■ **Exercise**: Copy word for word the lines of the records below, beginning at the one with "Morsches Holz bildet den Baustoff der Ho" and finishing at the one with "AWS App Runner は、インフラストラクチャやコンテナに関する", ends included, but none of the pictures.

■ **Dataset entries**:
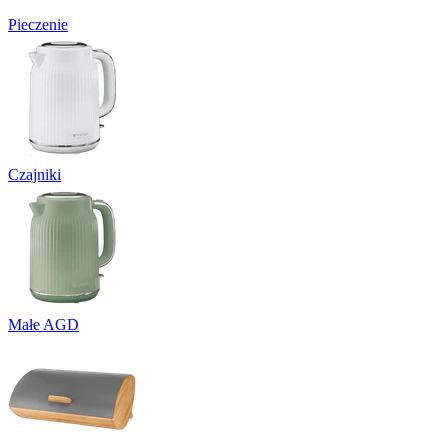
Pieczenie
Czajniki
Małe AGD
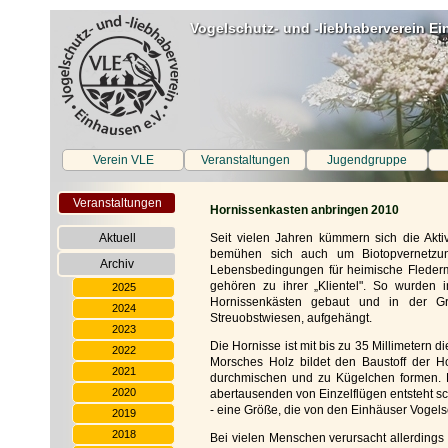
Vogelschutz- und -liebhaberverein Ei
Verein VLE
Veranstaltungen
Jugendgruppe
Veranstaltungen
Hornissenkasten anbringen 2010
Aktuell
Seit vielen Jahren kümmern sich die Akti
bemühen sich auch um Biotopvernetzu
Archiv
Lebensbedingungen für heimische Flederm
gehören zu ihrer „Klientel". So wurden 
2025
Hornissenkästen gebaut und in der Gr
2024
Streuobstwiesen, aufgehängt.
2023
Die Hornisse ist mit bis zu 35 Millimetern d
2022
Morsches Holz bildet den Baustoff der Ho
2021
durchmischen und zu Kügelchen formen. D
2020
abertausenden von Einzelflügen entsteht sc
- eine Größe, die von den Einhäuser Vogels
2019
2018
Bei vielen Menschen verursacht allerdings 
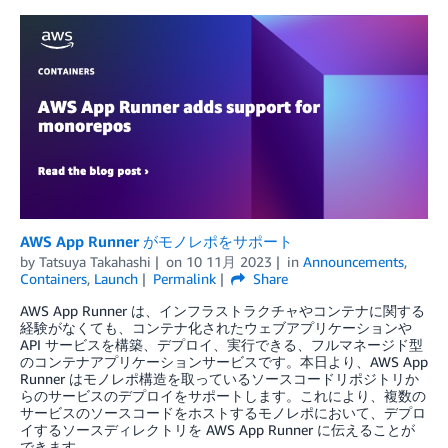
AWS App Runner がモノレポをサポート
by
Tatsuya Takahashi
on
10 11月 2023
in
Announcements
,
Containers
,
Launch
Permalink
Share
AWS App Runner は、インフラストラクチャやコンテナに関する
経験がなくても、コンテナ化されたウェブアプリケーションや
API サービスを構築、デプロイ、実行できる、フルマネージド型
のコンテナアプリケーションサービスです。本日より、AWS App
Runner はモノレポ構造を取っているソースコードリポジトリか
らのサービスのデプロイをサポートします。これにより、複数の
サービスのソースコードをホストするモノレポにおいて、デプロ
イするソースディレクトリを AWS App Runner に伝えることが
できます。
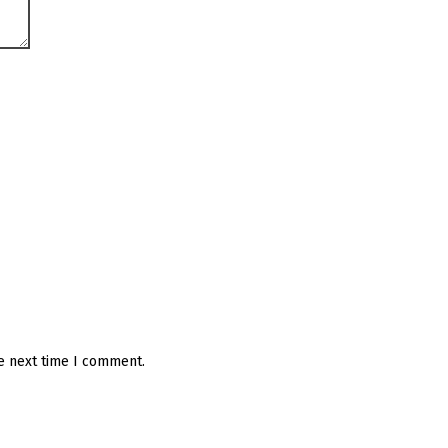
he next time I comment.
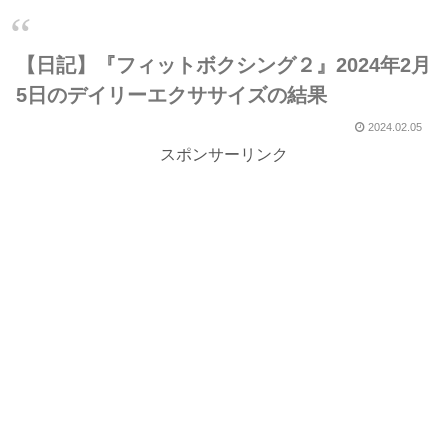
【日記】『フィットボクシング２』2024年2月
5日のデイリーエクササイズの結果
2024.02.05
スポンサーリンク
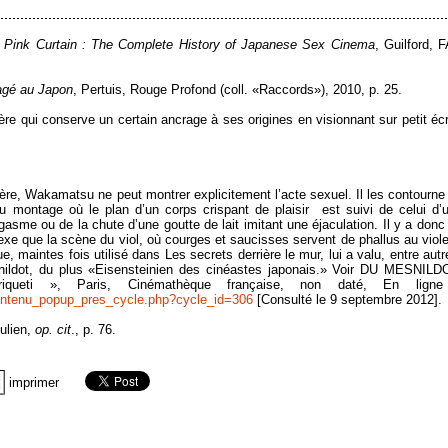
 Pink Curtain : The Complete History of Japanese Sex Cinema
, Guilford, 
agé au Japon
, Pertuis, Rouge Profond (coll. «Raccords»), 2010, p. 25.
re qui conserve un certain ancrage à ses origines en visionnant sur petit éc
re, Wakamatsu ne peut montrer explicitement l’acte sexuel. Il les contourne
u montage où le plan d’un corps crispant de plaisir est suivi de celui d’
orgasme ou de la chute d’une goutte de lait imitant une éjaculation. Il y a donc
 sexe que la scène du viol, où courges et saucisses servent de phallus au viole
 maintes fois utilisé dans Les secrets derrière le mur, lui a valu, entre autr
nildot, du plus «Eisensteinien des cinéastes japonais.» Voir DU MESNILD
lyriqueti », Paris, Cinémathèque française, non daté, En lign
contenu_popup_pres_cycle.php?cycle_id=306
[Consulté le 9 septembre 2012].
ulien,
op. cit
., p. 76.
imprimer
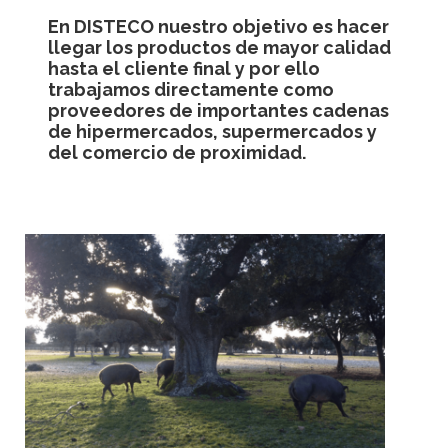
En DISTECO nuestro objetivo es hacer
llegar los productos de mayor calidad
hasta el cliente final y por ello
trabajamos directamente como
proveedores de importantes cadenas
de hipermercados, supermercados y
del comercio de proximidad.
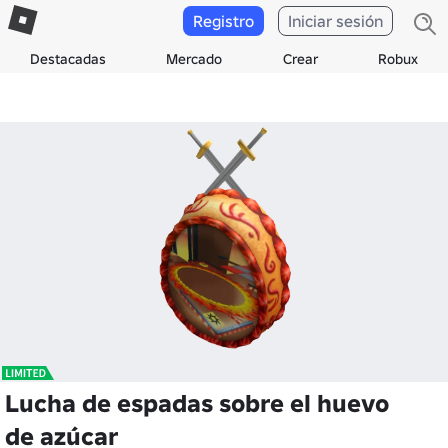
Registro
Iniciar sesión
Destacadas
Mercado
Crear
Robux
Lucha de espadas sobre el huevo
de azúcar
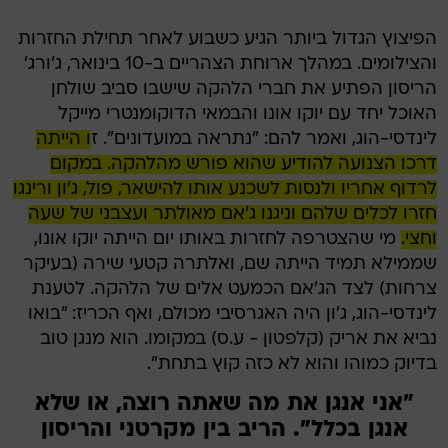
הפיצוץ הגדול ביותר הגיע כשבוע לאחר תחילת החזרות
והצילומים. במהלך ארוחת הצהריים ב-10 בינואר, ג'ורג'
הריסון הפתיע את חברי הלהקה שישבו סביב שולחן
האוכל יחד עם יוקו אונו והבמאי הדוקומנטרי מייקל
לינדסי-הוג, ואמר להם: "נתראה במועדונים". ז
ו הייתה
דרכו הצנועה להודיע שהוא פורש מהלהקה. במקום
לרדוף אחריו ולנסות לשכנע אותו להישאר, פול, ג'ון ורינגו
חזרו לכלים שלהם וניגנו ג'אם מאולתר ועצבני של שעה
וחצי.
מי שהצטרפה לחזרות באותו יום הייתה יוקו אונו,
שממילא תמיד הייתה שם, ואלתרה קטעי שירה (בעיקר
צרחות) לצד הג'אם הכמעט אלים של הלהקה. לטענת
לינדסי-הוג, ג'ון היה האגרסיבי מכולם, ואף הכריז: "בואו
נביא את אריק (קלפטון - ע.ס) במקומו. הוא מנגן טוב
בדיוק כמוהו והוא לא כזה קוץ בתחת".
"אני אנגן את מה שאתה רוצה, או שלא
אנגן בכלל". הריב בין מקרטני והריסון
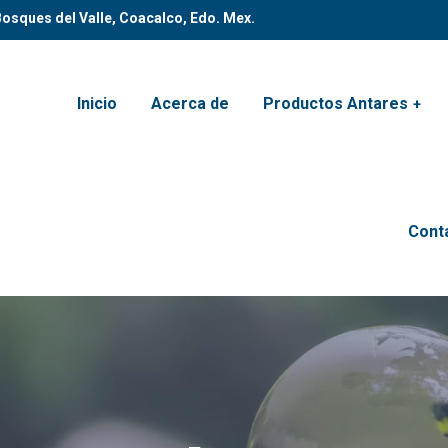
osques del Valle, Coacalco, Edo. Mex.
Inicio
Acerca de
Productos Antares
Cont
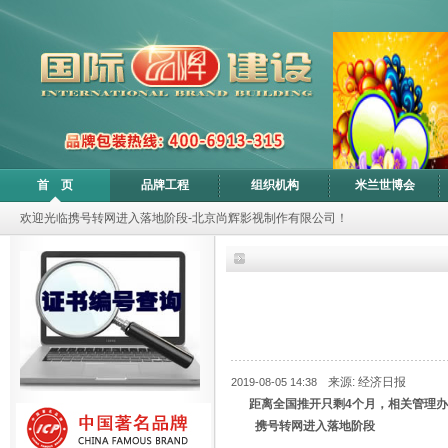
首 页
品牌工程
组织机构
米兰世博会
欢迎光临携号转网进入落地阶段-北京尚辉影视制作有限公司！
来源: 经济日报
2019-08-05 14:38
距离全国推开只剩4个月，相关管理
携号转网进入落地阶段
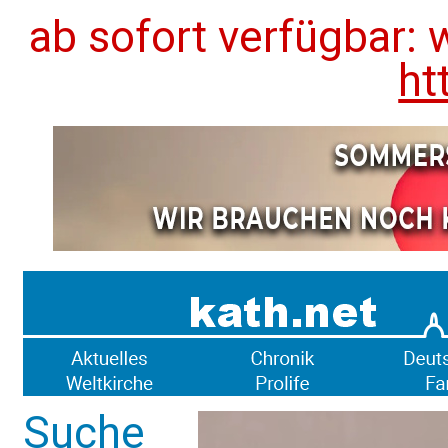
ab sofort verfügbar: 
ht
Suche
---
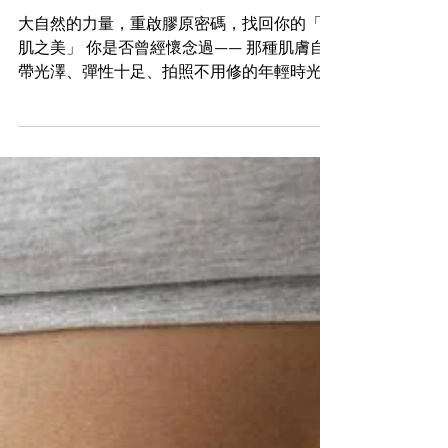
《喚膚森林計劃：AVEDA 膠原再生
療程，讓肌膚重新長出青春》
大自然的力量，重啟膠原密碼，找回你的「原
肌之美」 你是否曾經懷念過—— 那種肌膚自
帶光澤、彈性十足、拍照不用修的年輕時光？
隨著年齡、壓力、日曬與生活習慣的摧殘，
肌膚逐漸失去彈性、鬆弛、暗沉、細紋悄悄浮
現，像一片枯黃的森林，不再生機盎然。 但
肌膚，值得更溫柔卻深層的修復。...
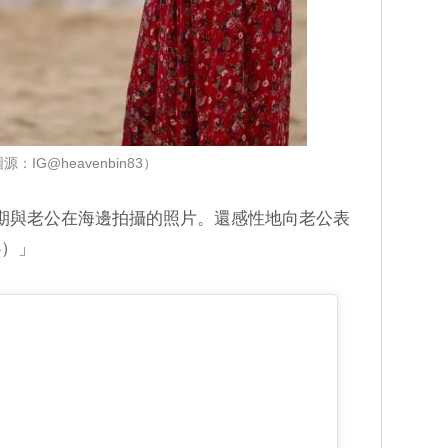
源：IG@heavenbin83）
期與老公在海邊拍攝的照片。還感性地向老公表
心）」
==
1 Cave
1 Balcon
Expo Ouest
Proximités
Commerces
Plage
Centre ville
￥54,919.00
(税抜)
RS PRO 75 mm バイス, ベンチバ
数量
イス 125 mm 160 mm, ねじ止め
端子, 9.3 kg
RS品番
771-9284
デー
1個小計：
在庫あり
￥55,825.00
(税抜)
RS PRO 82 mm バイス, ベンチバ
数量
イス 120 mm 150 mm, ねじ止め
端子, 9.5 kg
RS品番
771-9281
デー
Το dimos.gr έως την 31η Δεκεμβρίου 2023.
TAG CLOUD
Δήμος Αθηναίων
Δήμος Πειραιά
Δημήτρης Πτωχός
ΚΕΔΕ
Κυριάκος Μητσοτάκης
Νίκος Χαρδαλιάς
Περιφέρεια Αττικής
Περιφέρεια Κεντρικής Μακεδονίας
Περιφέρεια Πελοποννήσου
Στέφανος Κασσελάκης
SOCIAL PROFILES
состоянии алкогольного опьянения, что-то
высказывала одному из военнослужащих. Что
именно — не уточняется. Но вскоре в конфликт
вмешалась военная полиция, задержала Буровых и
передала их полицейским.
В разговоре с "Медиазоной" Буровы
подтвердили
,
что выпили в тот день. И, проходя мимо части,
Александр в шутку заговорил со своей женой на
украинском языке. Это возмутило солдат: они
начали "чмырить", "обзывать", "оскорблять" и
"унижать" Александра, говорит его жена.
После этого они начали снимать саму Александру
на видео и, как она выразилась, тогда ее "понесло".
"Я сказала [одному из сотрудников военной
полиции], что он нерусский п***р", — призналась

■ **Response**:
Morsches Holz bildet den Baustoff der Ho
2021
durchmischen und zu Kügelchen formen. D
2020
abertausenden von Einzelflügen entsteht sc
- eine Größe, die von den Einhäuser Vogels
2019
2018
Bei vielen Menschen verursacht allerdings 
AWS App Runner がモノレポをサポート
by
Tatsuya Takahashi
on
10 11月 2023
in
Announcements
,
Containers
,
Launch
Permalink
Share
AWS App Runner は、インフラストラクチャやコンテナに関する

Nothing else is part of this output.